Carry on the antennas question set from its final line.

Selected excerpt Start Marker

Antennas

Question 1
For an infinitesimally small dipole in free space, the electric field E_\theta in the far field is proportional to (e^{-jkr}/r) \sin \theta, where k = 2 \pi /\lambda. A vertical infinitesimally small electric dipole (\delta l \lt \lt \lambda) is placed at a distance h(h \gt 0) above an infinite ideal conducting plane, as shown in the figure. The minimum value of h, for which one of the maxima in the far field radiation pattern occurs at \theta =60^{\circ}, is
A
\lambda
B
0.5\lambda
C
0.25\lambda
D
0.75\lambda
GATE EC 2020   Electromagnetics
Question 1 Explanation: 


\begin{aligned}\left | \text{Total E }\right |&=\left | (E_{\text{single element}}) \right | \left | (A.F.) \right | \\ \left | (A.F.) \right |&=\frac{\sin\left ( N\frac{\psi }{2} \right )}{\sin (\frac{\psi }{2})}=\frac{\sin \left ( 2\frac{\psi }{2} \right )}{\sin \left ( \frac{\psi }{2} \right )} \\ & =\frac{2\sin \left ( \frac{\psi }{2} \right )\cos (\frac{\psi }{2})}{\sin \frac{\psi }{2}} \\ & =2\cos (\frac{\psi }{2})\\ \left | A.F_{N} \right | &=\frac{A.F}{A.F_{max}}=\frac{2\cos (\frac{\psi }{2})}{2} \\ &=\left | \cos \left ( \frac{\psi }{2} \right ) \right | \\ \text{where, }\psi &=\beta d\cos \theta =\frac{2\pi }{\lambda }(2h)\cos \theta \\ \left.\begin{matrix} \left | A.F_{N} \right |_{\theta =60^{\circ}} \end{matrix}\right|& =\left | \cos (\frac{2\pi }{\lambda }h\cos 60^{\circ}) \right |\\ &=\left | \cos \left ( \frac{\pi h}{\lambda } \right ) \right |\\ \cos \theta \text{ is maximum ,where } \theta &=n\pi \;\; n=0,1,2..\\ \frac{\pi h}{\lambda }&=n\pi \Rightarrow h=n\lambda \\ \Rightarrow \; \text{For } n=1, \;\; h_{min}&=\lambda \end{aligned}
Question 2
Radiation resistance of a small dipole current element of length l at a frequency of 3 GHz is 3 ohms. If the length is changed by 1%, then the percentage change in the radiation resistance, rounded off to two decimal places, is _____ %.

Selected excerpt End Marker
Dataset content Start Marker

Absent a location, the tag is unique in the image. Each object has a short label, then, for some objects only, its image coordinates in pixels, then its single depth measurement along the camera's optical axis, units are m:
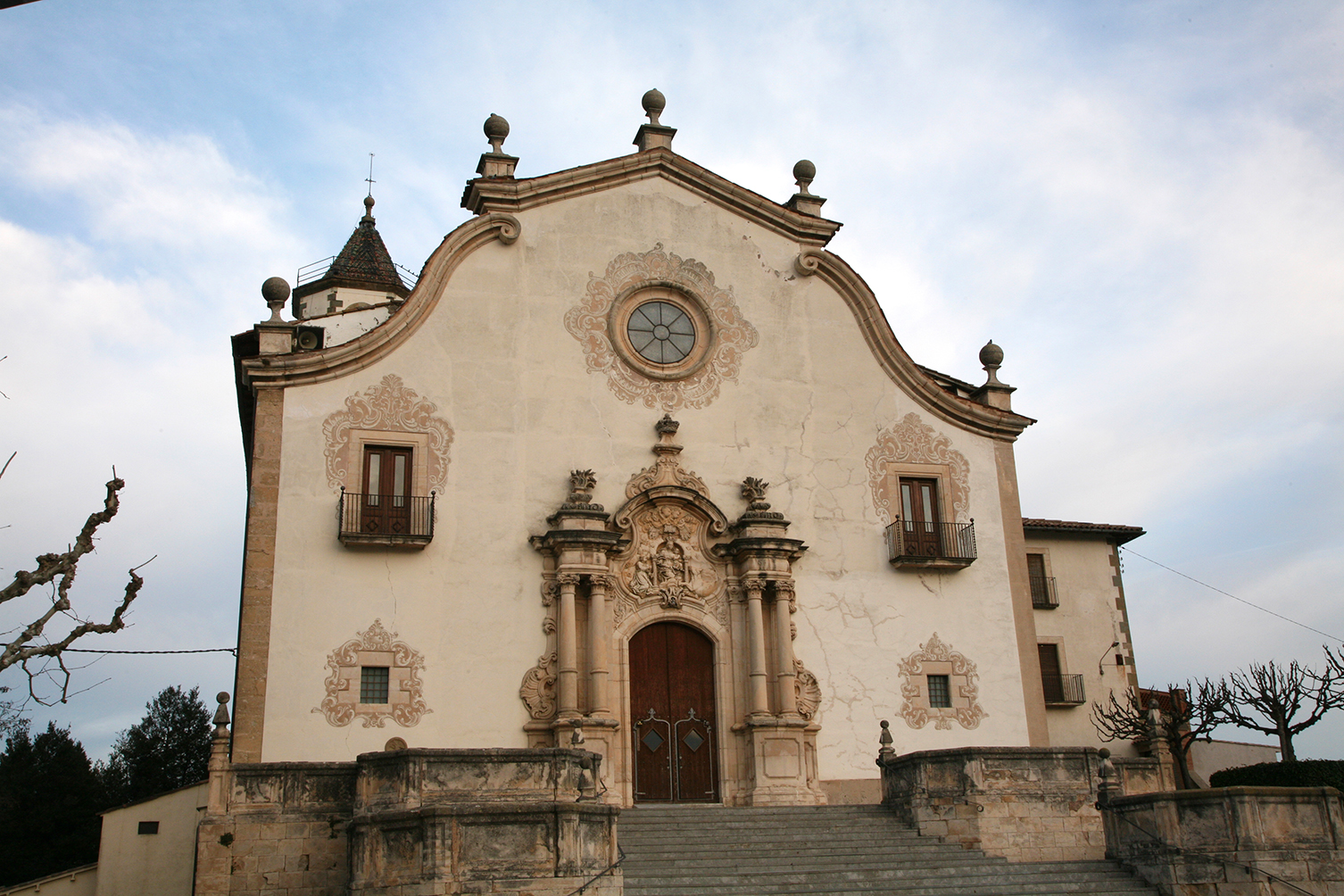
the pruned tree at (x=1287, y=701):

Dataset content End Marker

Exercise output:
A
0.86
B
2.01
C
2.54
D
2.68
GATE EC 2019   Electromagnetics
Question 2 Explanation: 
Radiation resistance of a small dipole current element of length 'I' is
\begin{array}{l} R_{\mathrm{rad}}=80 \pi^{2}\left(\frac{l}{\lambda}\right)^{2} \Rightarrow R \propto l^{2} \\ \frac{R_{2}}{R_{1}}=\left(\frac{l_{2}}{l_{1}}\right)^{2} \end{array}
If length is changed by 1% then percentage change in the radiation resistance.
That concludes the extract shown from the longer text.